O Centro Jisatsu Boshi de Tóquio (Centro de Prevenção ao Suicídio de Tóquio) está entre as organizações não-governamentais forçadas a reduzir suas operações. No início de abril, foi forçada a suspender sua linha direta noturna pela primeira vez desde sua estréia em 1998, disse o representante Machiko Nakayama.
“Nesse período de permanência em casa, muitas pessoas se sentem desconectadas da sociedade, isoladas, enfrentando uma onda de ansiedade à medida que perdem empregos, vêem sua renda diminuir e se sentem cada vez mais incertas sobre o futuro”, disse Nakayama.
“Então, quando tivemos que desligar temporariamente a linha direta, sentimos muito (porque) agora é exatamente o tipo de momento em que queremos ser úteis e compartilhar a agonia deles”, disse ela.

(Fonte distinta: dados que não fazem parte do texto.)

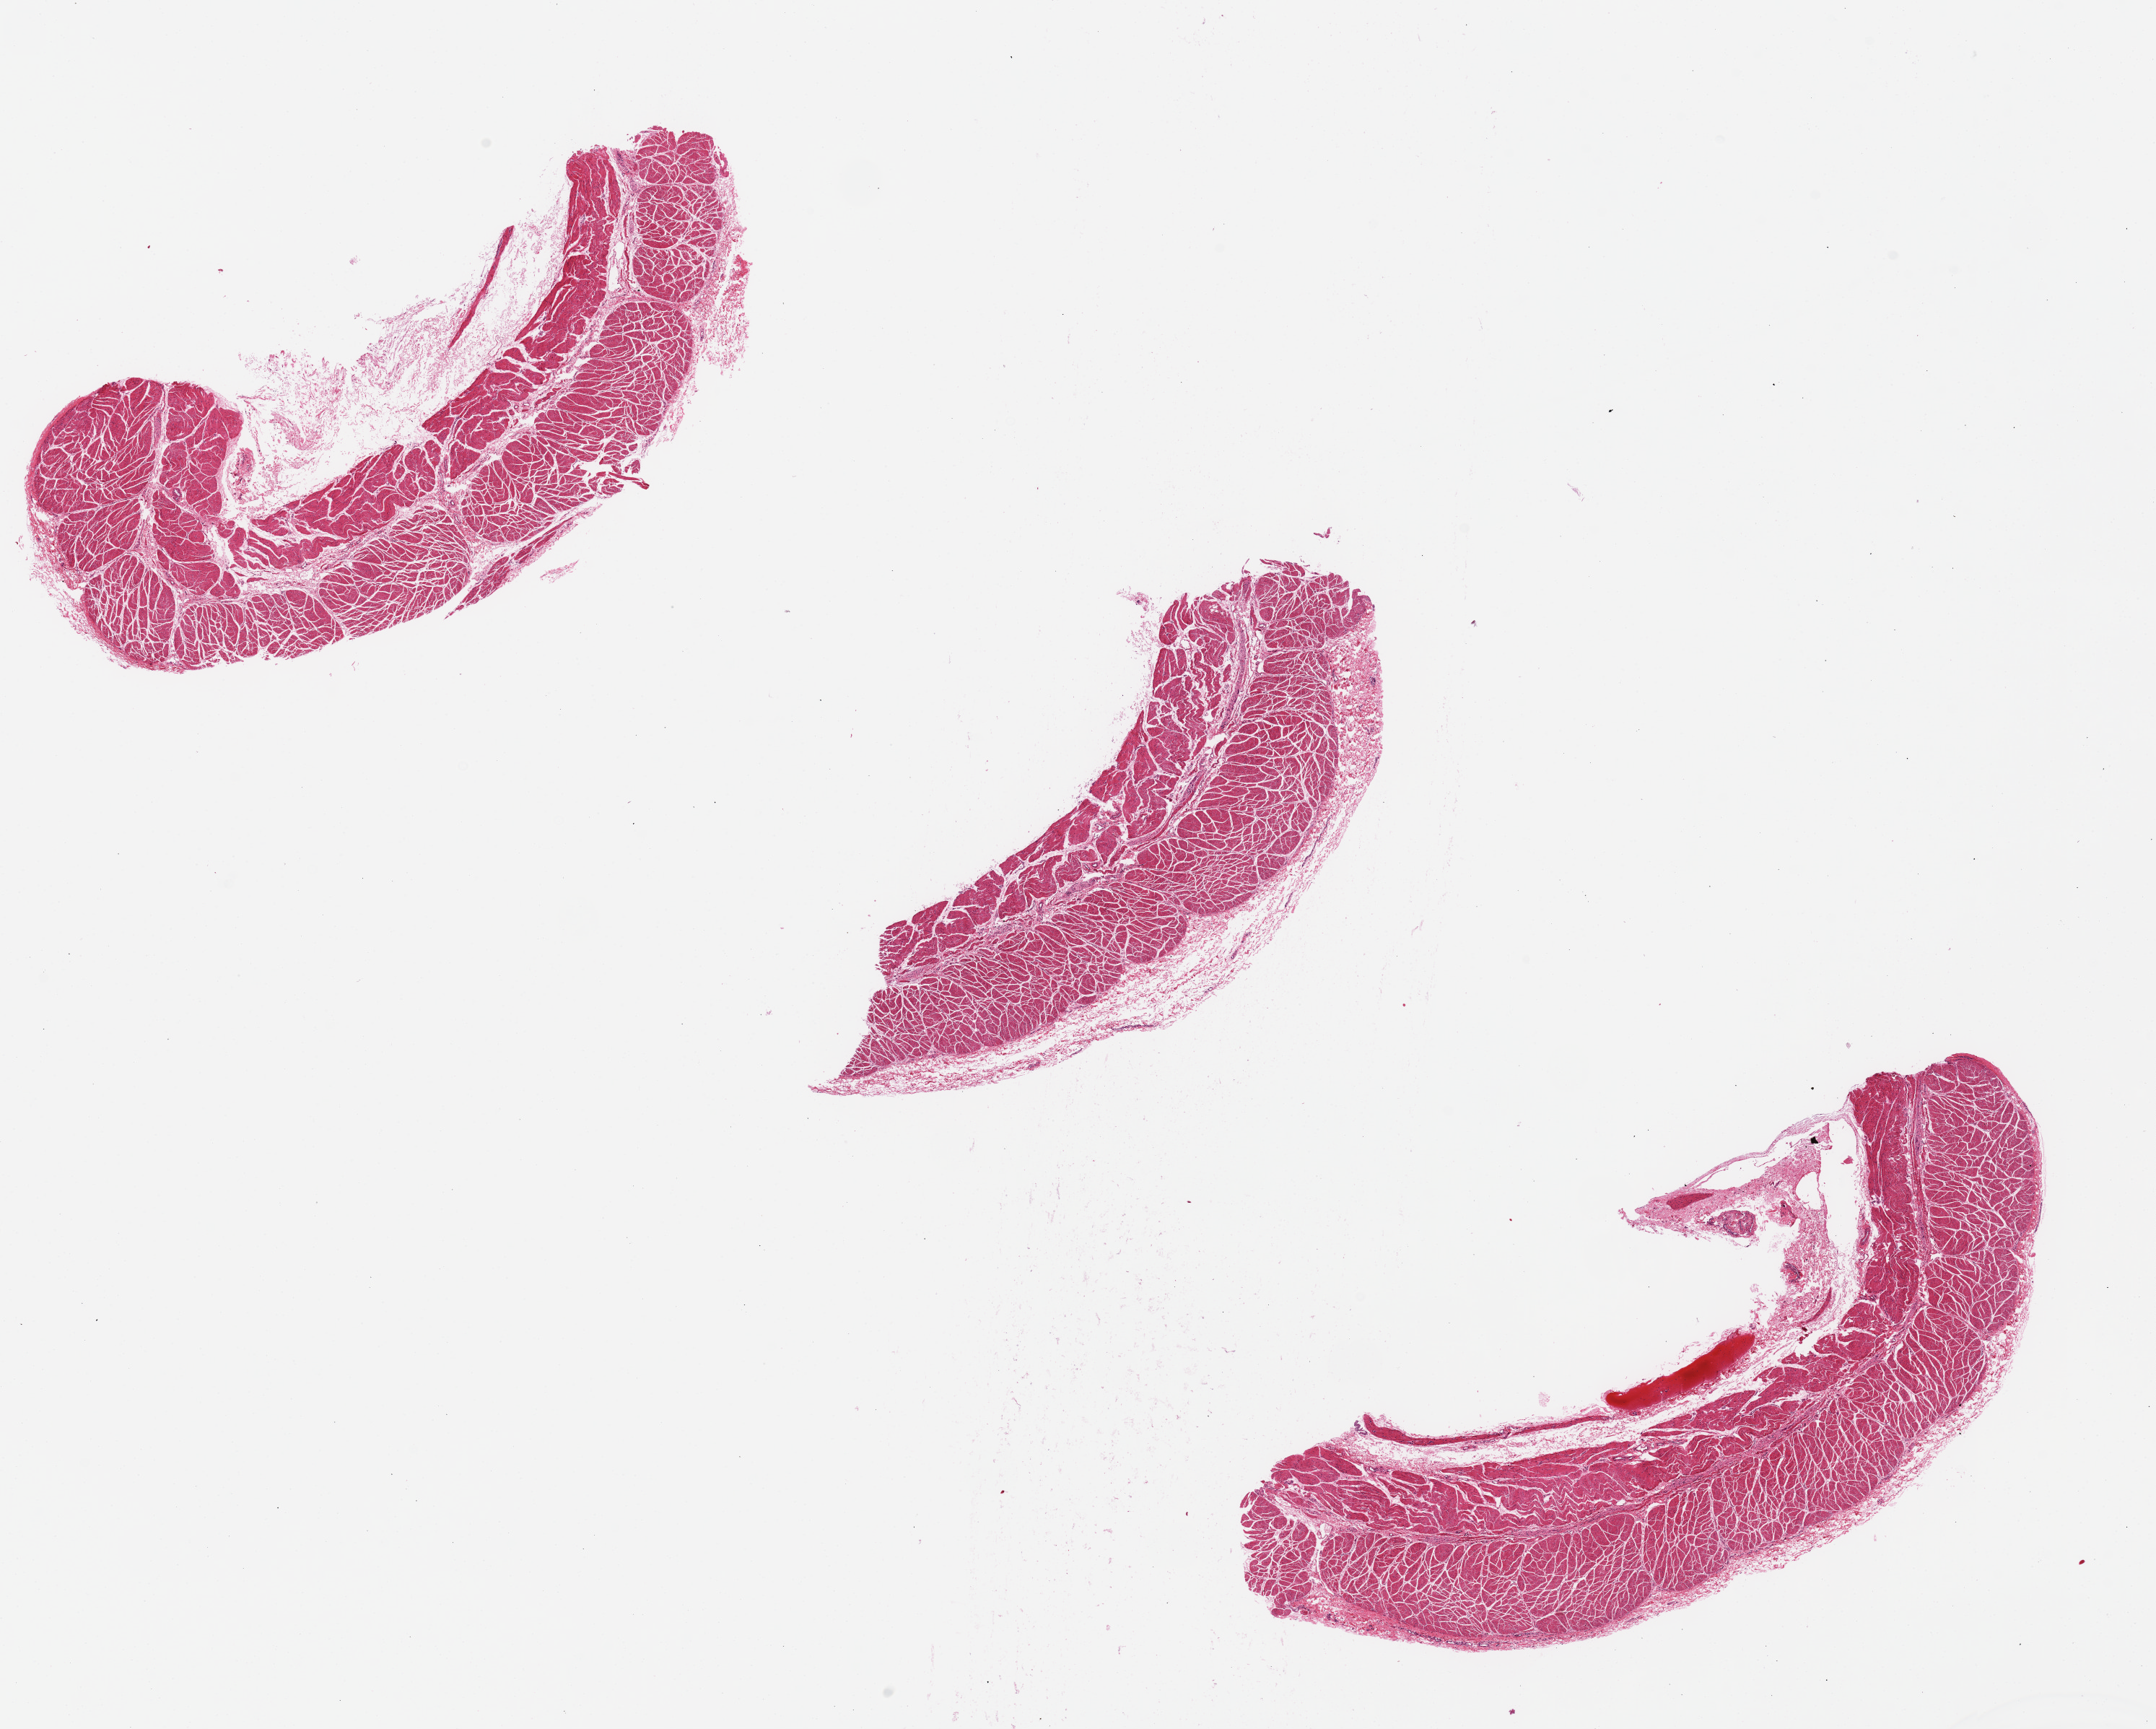
Digitized H&E-stained section, a low-resolution overview of the entire scanned area, about 23.6 x 18.9 mm; PAXgene-fixed paraffin-embedded (PFPE) section; sampled site (target tissue): esophageal muscle; tissue donor sample. Donor sex: male.
- review note (as recorded): 3 pieces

Mas é esse forte senso de missão que levou sua organização a tomar medidas rumo à recuperação, ainda que com tenacidade.
Depois de ser forçado a interromper as consultas por telefone em abril, o grupo conseguiu retomar o serviço na semana passada, embora sua disponibilidade caia para uma vez por semana nas noites de terça-feira.
“No mês que vem, esperamos aumentá-lo duas vezes por semana”, disse Nakayama.